Tuesday, July 24, 2007

A Chernoff paradox?

The multiplicative Chernoff bound states that if X is the average of n independent, 0-1 random variables X_i, each with mean p, then

P(|X-p| > tp) < 2exp(-npt^2 / 3).

In other words, the empirical average of independent binary random variables is exponentially concentrated about their true mean. The probability that we're off by a muliplicative factor of t is subgaussian in t. There is a catch, however: rare events are difficult to estimate. Thus, if p is tiny, the bound becomes quite loose. Indeed, if you're flipping a coin whose probability of heads is 10^-6, you can easily see a thousand flips without a single head.

But what about the following "trick" to beat Chernoff? Since X_i=1 is a rare event, let us define Y_i = 1-X_i. Now Y, the average of Y_1,...,Y_n, has expected value p'=1-p, which is large if p is small. So instead of obtaining a loose bound for X in terms of p, we obtain a good bound for Y in terms of p' -- yet X and Y are related in a very simple way.

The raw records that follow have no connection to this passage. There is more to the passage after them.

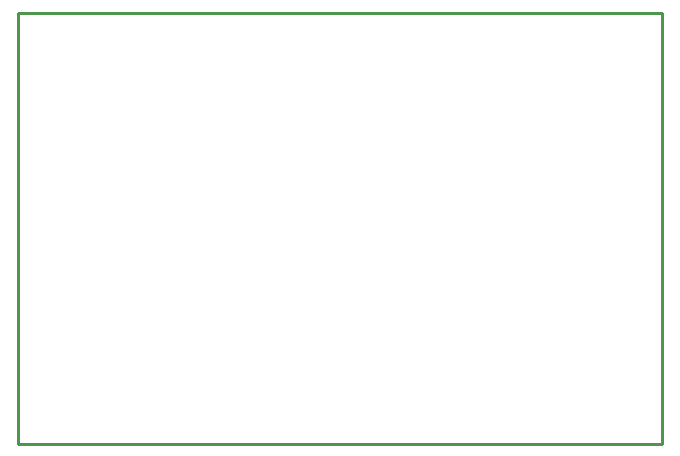
<source format=gbr>
G04 EAGLE Gerber RS-274X export*
G75*
%MOMM*%
%FSLAX34Y34*%
%LPD*%
%IN*%
%IPPOS*%
%AMOC8*
5,1,8,0,0,1.08239X$1,22.5*%
G01*
%ADD10C,0.254000*%


D10*
X0Y635000D02*
X545900Y635000D01*
X545900Y1000000D01*
X0Y1000000D01*
X0Y635000D01*
M02*

</source>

Does this trick really work or have I cheated somewhere?

2 comments:

Anonymous said...

$tp'$ is much larger than $tp$. So the bound that you get is weaker in this sense.

Aryeh said...

RD -- yes, that's certainly true. Since my question was loosely posed, there is no one right answer. The way I'd phrase it is that we want to bound the ratio of the random variable to its mean.

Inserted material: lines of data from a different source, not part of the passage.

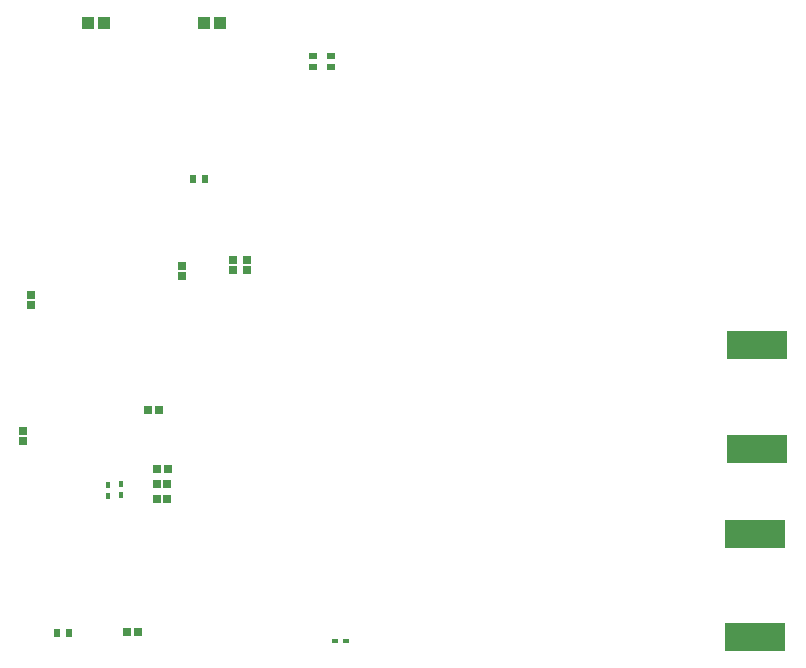
<source format=gbr>
%TF.GenerationSoftware,Altium Limited,Altium Designer,24.10.1 (45)*%
G04 Layer_Color=128*
%FSLAX45Y45*%
%MOMM*%
%TF.SameCoordinates,E1515796-6FB3-4C94-B68D-87BC939BF7D9*%
%TF.FilePolarity,Positive*%
%TF.FileFunction,Paste,Bot*%
%TF.Part,Single*%
G01*
G75*
%TA.AperFunction,SMDPad,CuDef*%
%ADD118R,0.57600X0.67600*%
%ADD121R,0.67600X0.57600*%
%ADD122R,0.71600X0.67600*%
%ADD124R,5.15600X2.49100*%
%ADD131R,0.67600X0.71600*%
%ADD136R,0.97600X1.07600*%
%TA.AperFunction,ConnectorPad*%
%ADD138R,5.15600X2.49100*%
%TA.AperFunction,SMDPad,CuDef*%
%ADD143R,0.47600X0.37600*%
%ADD175R,0.37600X0.47600*%
D118*
X5817500Y4945000D02*
D03*
X5717500D02*
D03*
X4567500Y1100000D02*
D03*
X4667500D02*
D03*
D121*
X6732500Y5990000D02*
D03*
Y5890000D02*
D03*
X6882500Y5890000D02*
D03*
Y5990000D02*
D03*
D122*
X6057500Y4173500D02*
D03*
Y4261500D02*
D03*
X6175000Y4173500D02*
D03*
Y4261500D02*
D03*
X5620000Y4122500D02*
D03*
Y4210500D02*
D03*
X4345000Y3964000D02*
D03*
Y3876000D02*
D03*
X4280000Y2723500D02*
D03*
Y2811500D02*
D03*
D124*
X10475000Y1064200D02*
D03*
Y1940800D02*
D03*
D131*
X5158500Y1112500D02*
D03*
X5246500D02*
D03*
X5413500Y2492500D02*
D03*
X5501500D02*
D03*
X5408500Y2360000D02*
D03*
X5496500D02*
D03*
X5408500Y2235000D02*
D03*
X5496500D02*
D03*
X5424000Y2990000D02*
D03*
X5335999D02*
D03*
D136*
X5810000Y6270001D02*
D03*
X5945000D02*
D03*
X4825000Y6267501D02*
D03*
X4960000D02*
D03*
D138*
X10490000Y2661700D02*
D03*
Y3538300D02*
D03*
D143*
X6920000Y1035000D02*
D03*
X7010000D02*
D03*
D175*
X5110000Y2360000D02*
D03*
Y2270000D02*
D03*
X4992500Y2352500D02*
D03*
Y2262500D02*
D03*
%TF.MD5,cec1aa3b9df868b78879e23226926810*%
M02*

</source>
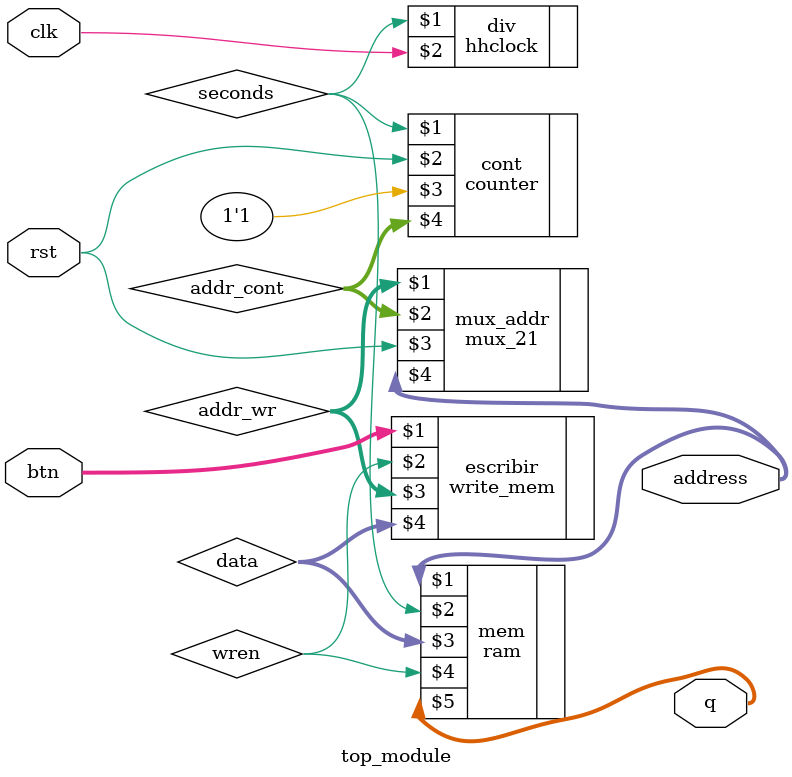
<source format=sv>
module top_module(input logic clk, rst,
						input logic [2:0] btn,
						output [7:0] q,
						output [7:0] address);

logic wren, seconds;

logic [7:0] data, addr_wr, addr_cont;


ram mem(address, seconds, data, wren, q);
counter cont(seconds, rst, 1'b1, addr_cont);
hhclock div(seconds, clk);
write_mem escribir(btn, wren, addr_wr, data);
mux_21 mux_addr(addr_wr, addr_cont, rst, address);

endmodule

</source>
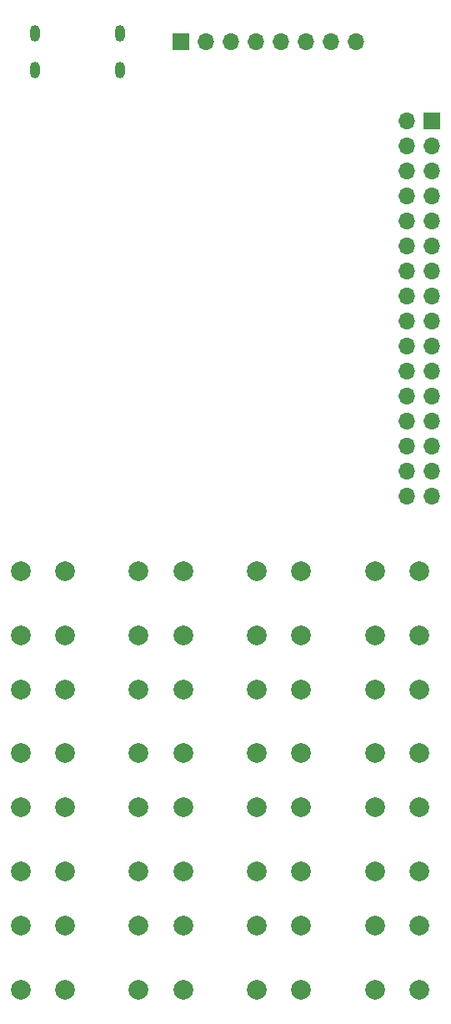
<source format=gbr>
%TF.GenerationSoftware,KiCad,Pcbnew,(5.1.10)-1*%
%TF.CreationDate,2024-04-20T07:30:16+09:00*%
%TF.ProjectId,KiCAD_BLEModuleDevTestBoard,4b694341-445f-4424-9c45-4d6f64756c65,rev?*%
%TF.SameCoordinates,Original*%
%TF.FileFunction,Soldermask,Bot*%
%TF.FilePolarity,Negative*%
%FSLAX46Y46*%
G04 Gerber Fmt 4.6, Leading zero omitted, Abs format (unit mm)*
G04 Created by KiCad (PCBNEW (5.1.10)-1) date 2024-04-20 07:30:16*
%MOMM*%
%LPD*%
G01*
G04 APERTURE LIST*
%ADD10C,2.000000*%
%ADD11O,1.700000X1.700000*%
%ADD12R,1.700000X1.700000*%
%ADD13O,1.000000X1.700000*%
G04 APERTURE END LIST*
D10*
%TO.C,SW5*%
X133750000Y-130250000D03*
X129250000Y-130250000D03*
X133750000Y-123750000D03*
X129250000Y-123750000D03*
%TD*%
%TO.C,SW13*%
X133750000Y-106250000D03*
X129250000Y-106250000D03*
X133750000Y-99750000D03*
X129250000Y-99750000D03*
%TD*%
%TO.C,SW16*%
X169750000Y-106250000D03*
X165250000Y-106250000D03*
X169750000Y-99750000D03*
X165250000Y-99750000D03*
%TD*%
D11*
%TO.C,J1*%
X163280000Y-46000000D03*
X160740000Y-46000000D03*
X158200000Y-46000000D03*
X155660000Y-46000000D03*
X153120000Y-46000000D03*
X150580000Y-46000000D03*
X148040000Y-46000000D03*
D12*
X145500000Y-46000000D03*
%TD*%
D10*
%TO.C,SW4*%
X169750000Y-142250000D03*
X165250000Y-142250000D03*
X169750000Y-135750000D03*
X165250000Y-135750000D03*
%TD*%
%TO.C,SW3*%
X157750000Y-142250000D03*
X153250000Y-142250000D03*
X157750000Y-135750000D03*
X153250000Y-135750000D03*
%TD*%
%TO.C,SW2*%
X145750000Y-142250000D03*
X141250000Y-142250000D03*
X145750000Y-135750000D03*
X141250000Y-135750000D03*
%TD*%
%TO.C,SW1*%
X133750000Y-142250000D03*
X129250000Y-142250000D03*
X133750000Y-135750000D03*
X129250000Y-135750000D03*
%TD*%
%TO.C,SW8*%
X169750000Y-130250000D03*
X165250000Y-130250000D03*
X169750000Y-123750000D03*
X165250000Y-123750000D03*
%TD*%
%TO.C,SW7*%
X157750000Y-130250000D03*
X153250000Y-130250000D03*
X157750000Y-123750000D03*
X153250000Y-123750000D03*
%TD*%
%TO.C,SW6*%
X145750000Y-130250000D03*
X141250000Y-130250000D03*
X145750000Y-123750000D03*
X141250000Y-123750000D03*
%TD*%
%TO.C,SW12*%
X169750000Y-118250000D03*
X165250000Y-118250000D03*
X169750000Y-111750000D03*
X165250000Y-111750000D03*
%TD*%
%TO.C,SW11*%
X157750000Y-118250000D03*
X153250000Y-118250000D03*
X157750000Y-111750000D03*
X153250000Y-111750000D03*
%TD*%
%TO.C,SW10*%
X145750000Y-118250000D03*
X141250000Y-118250000D03*
X145750000Y-111750000D03*
X141250000Y-111750000D03*
%TD*%
%TO.C,SW9*%
X133750000Y-118250000D03*
X129250000Y-118250000D03*
X133750000Y-111750000D03*
X129250000Y-111750000D03*
%TD*%
%TO.C,SW15*%
X157750000Y-106250000D03*
X153250000Y-106250000D03*
X157750000Y-99750000D03*
X153250000Y-99750000D03*
%TD*%
%TO.C,SW14*%
X145750000Y-106250000D03*
X141250000Y-106250000D03*
X145750000Y-99750000D03*
X141250000Y-99750000D03*
%TD*%
D13*
%TO.C,J3*%
X139320000Y-48900000D03*
X130680000Y-48900000D03*
X130680000Y-45100000D03*
X139320000Y-45100000D03*
%TD*%
D11*
%TO.C,J2*%
X168460000Y-92100000D03*
X171000000Y-92100000D03*
X168460000Y-89560000D03*
X171000000Y-89560000D03*
X168460000Y-87020000D03*
X171000000Y-87020000D03*
X168460000Y-84480000D03*
X171000000Y-84480000D03*
X168460000Y-81940000D03*
X171000000Y-81940000D03*
X168460000Y-79400000D03*
X171000000Y-79400000D03*
X168460000Y-76860000D03*
X171000000Y-76860000D03*
X168460000Y-74320000D03*
X171000000Y-74320000D03*
X168460000Y-71780000D03*
X171000000Y-71780000D03*
X168460000Y-69240000D03*
X171000000Y-69240000D03*
X168460000Y-66700000D03*
X171000000Y-66700000D03*
X168460000Y-64160000D03*
X171000000Y-64160000D03*
X168460000Y-61620000D03*
X171000000Y-61620000D03*
X168460000Y-59080000D03*
X171000000Y-59080000D03*
X168460000Y-56540000D03*
X171000000Y-56540000D03*
X168460000Y-54000000D03*
D12*
X171000000Y-54000000D03*
%TD*%
M02*

</source>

Let's take the example of the coin whose probability of heads is 10^-6. We flip it 1000 times and observe no heads. So we deviate from the mean by a ratio of
|0-p|/p = 1, which is huge. If we were looking at tails instead of heads, however, we'd observe 1000 tails. In this case,
|1-p'|/p' ~ p is tiny, but we're computing an entirely different ratio!

The above observation is vacuous and trivial, and to make a non-trivial point I have no choice but to point the readers to my universal kernel paper. There, in Sec. 5, I compute a certain quantity via stochastic simulation and use the multiplicative Chernoff bound to argue that the calculation is efficient. If I tried to use the above "trick", I'd get a totally useless bound. Do people see why?